• _Supplied text_:
%%

Bentot Jr. (born Luisito "Louie" Garcia Medina; January 8, 1970 – May 2, 2016) was a Filipino actor, and the adopted son of the late comedian Bentot. He had an older brother, Nick Medina, who is also known as Bentot Jr.

Background
Bentot Jr.'s first movie role was at the age of 3.5 yrs old and made 14 more movies up until 1985, when he left the film industry in favor of his studies. He returned to the industry in 2000 up to his last movie, Djagwar in 2011. He played "Lando" in Philippines' movie Panday. He made his first international appearance in the Bruceploitation movie The Return of Bruce with Bruce Le and Elizabeth Oropesa.

%%

• _Complete the following_:
1. According to the Bentot Jr. biography, which film was his last?
2. Write a continuation of the Bentot Jr. biography, picking up after its final sentence.
The lines that come next have no connection to this text.

• _Stored data entries_:

%%

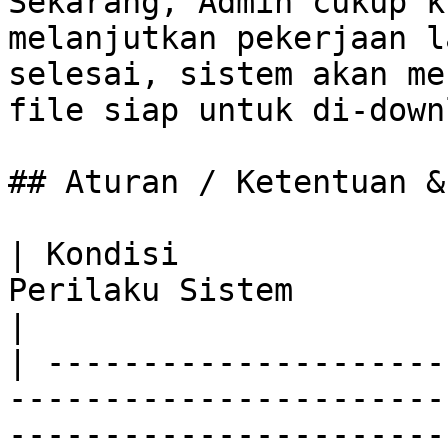
Sekarang, Admin cukup k
melanjutkan pekerjaan l
selesai, sistem akan me
file siap untuk di-down
## Aturan / Ketentuan &
| Kondisi              
Perilaku Sistem                                                                                                                                                                                                                                 
|

| ---------------------
-----------------------
-----------------------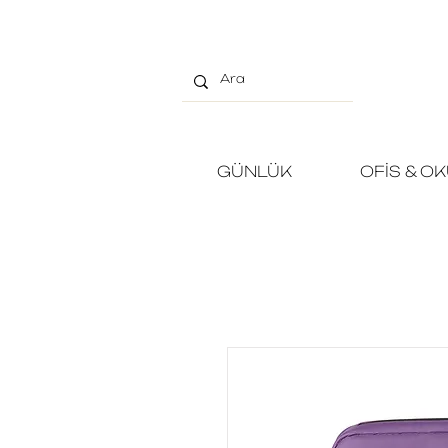
GÜNLÜK
OFİS & O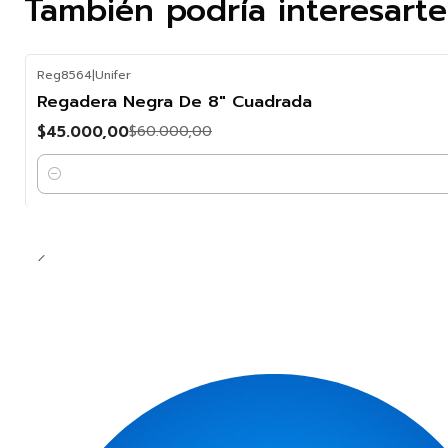
También podría interesart
Reg8564
|
Unifer
-25%
Regadera Negra De 8" Cuadrada
OFF
$45.000,00
$60.000,00
Cantidad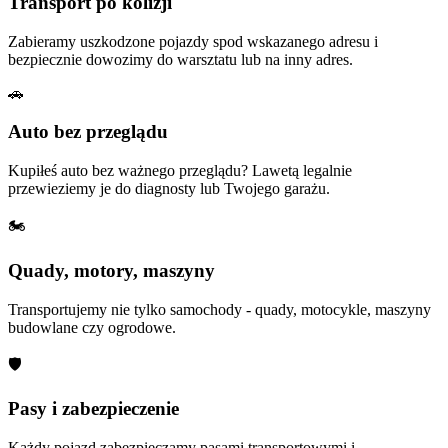
Transport po kolizji
Zabieramy uszkodzone pojazdy spod wskazanego adresu i
bezpiecznie dowozimy do warsztatu lub na inny adres.
🚗
Auto bez przeglądu
Kupiłeś auto bez ważnego przeglądu? Lawetą legalnie
przewieziemy je do diagnosty lub Twojego garażu.
🏍
Quady, motory, maszyny
Transportujemy nie tylko samochody - quady, motocykle, maszyny
budowlane czy ogrodowe.
🛡
Pasy i zabezpieczenie
Każdy pojazd zabezpieczamy pasami transportowymi i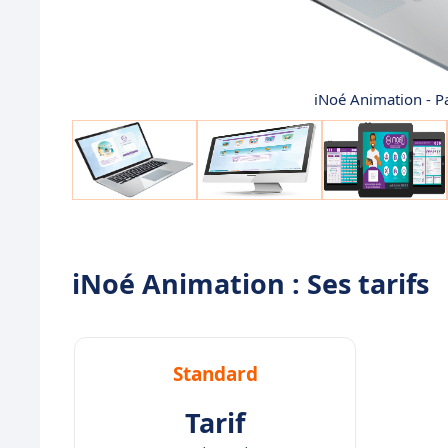
iNoé Animation - P
iNoé Animation : Ses tarifs
Standard
Tarif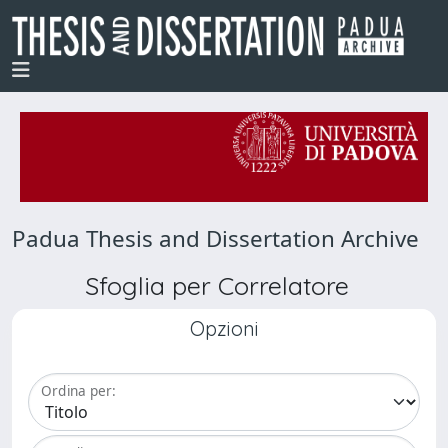
Padua Thesis and Dissertation Archive
Sfoglia per Correlatore
Opzioni
Ordina per: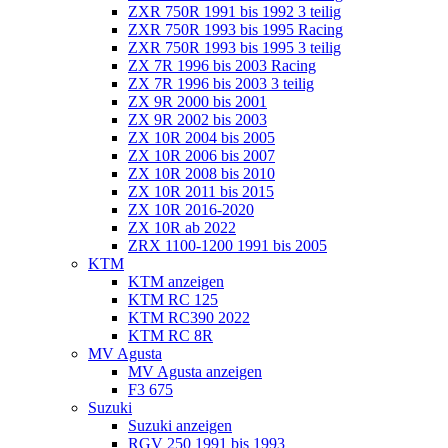
ZXR 750R 1991 bis 1992 3 teilig
ZXR 750R 1993 bis 1995 Racing
ZXR 750R 1993 bis 1995 3 teilig
ZX 7R 1996 bis 2003 Racing
ZX 7R 1996 bis 2003 3 teilig
ZX 9R 2000 bis 2001
ZX 9R 2002 bis 2003
ZX 10R 2004 bis 2005
ZX 10R 2006 bis 2007
ZX 10R 2008 bis 2010
ZX 10R 2011 bis 2015
ZX 10R 2016-2020
ZX 10R ab 2022
ZRX 1100-1200 1991 bis 2005
KTM
KTM anzeigen
KTM RC 125
KTM RC390 2022
KTM RC 8R
MV Agusta
MV Agusta anzeigen
F3 675
Suzuki
Suzuki anzeigen
RGV 250 1991 bis 1993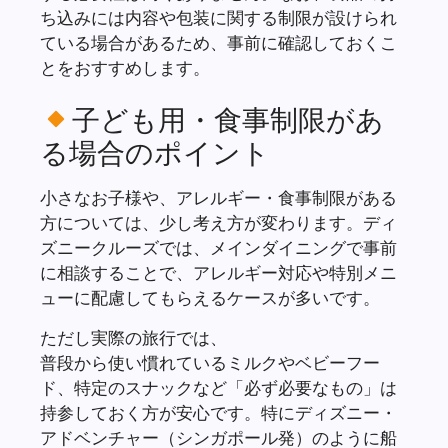
ち込みには内容や包装に関する制限が設けられ
ている場合があるため、事前に確認しておくこ
とをおすすめします。
子ども用・食事制限があ
る場合のポイント
小さなお子様や、アレルギー・食事制限がある
方については、少し考え方が変わります。ディ
ズニークルーズでは、メインダイニングで事前
に相談することで、アレルギー対応や特別メニ
ューに配慮してもらえるケースが多いです。
ただし実際の旅行では、
普段から使い慣れているミルクやベビーフー
ド、特定のスナックなど「必ず必要なもの」は
持参しておく方が安心です。特にディズニー・
アドベンチャー（シンガポール発）のように船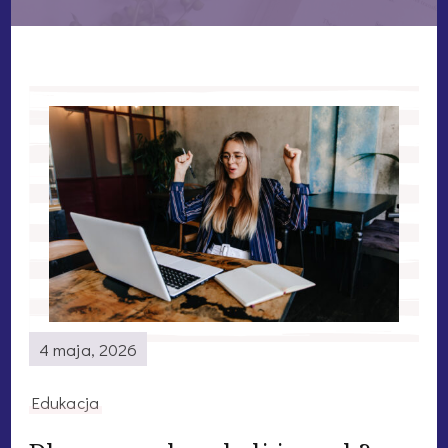
4 maja, 2026
Edukacja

%%

• _Results by task_:
1. Djagwar, in 2011.

2.
He won his first award in 1977 Metro Manila Film Festival as Best Child Performer from the movie Ang Lalake, Ang Alamat at ang Baril with actor Fernando Poe Jr. He has received three more trophies for the movies Tatak ng Tondo (1978), Ang Lihim ng Guadalupe (1979), Hoy Tukso Layuan Mo Ako (1980), with awards in 1978 as MMFF-Best Child Performer and two awards from FAMAS as Best Child Actor, respectively.

Personal life
Louie was a graduate of Far Eastern University, BSC Major in Management. He married at the age of 20 to Joni Peralta, became the father of two children, and then separated after three years. He was in a relationship with Teresa. They had one child together.

Bentot Jr. was an active member of the born-again Christian movement, where he was tasked with the evangelist integration for jail ministry, and was working as an agent servicing for Energy Supplier Company, an outsourcing industry company.

Death
Bentot Jr. died on May 5, 2016 in Manila, Philippines at the age of 46.

Filmography
1973 - Tama na Erap
1974 - Darna vs. Planet Woman (played as Ding)
1975 - Mark of the Dragon
1976 - The Return of the Dragon (1st International movie)
1977 - Ang Lalake, Ang Alamat at ang Baril (MMFF Awardee)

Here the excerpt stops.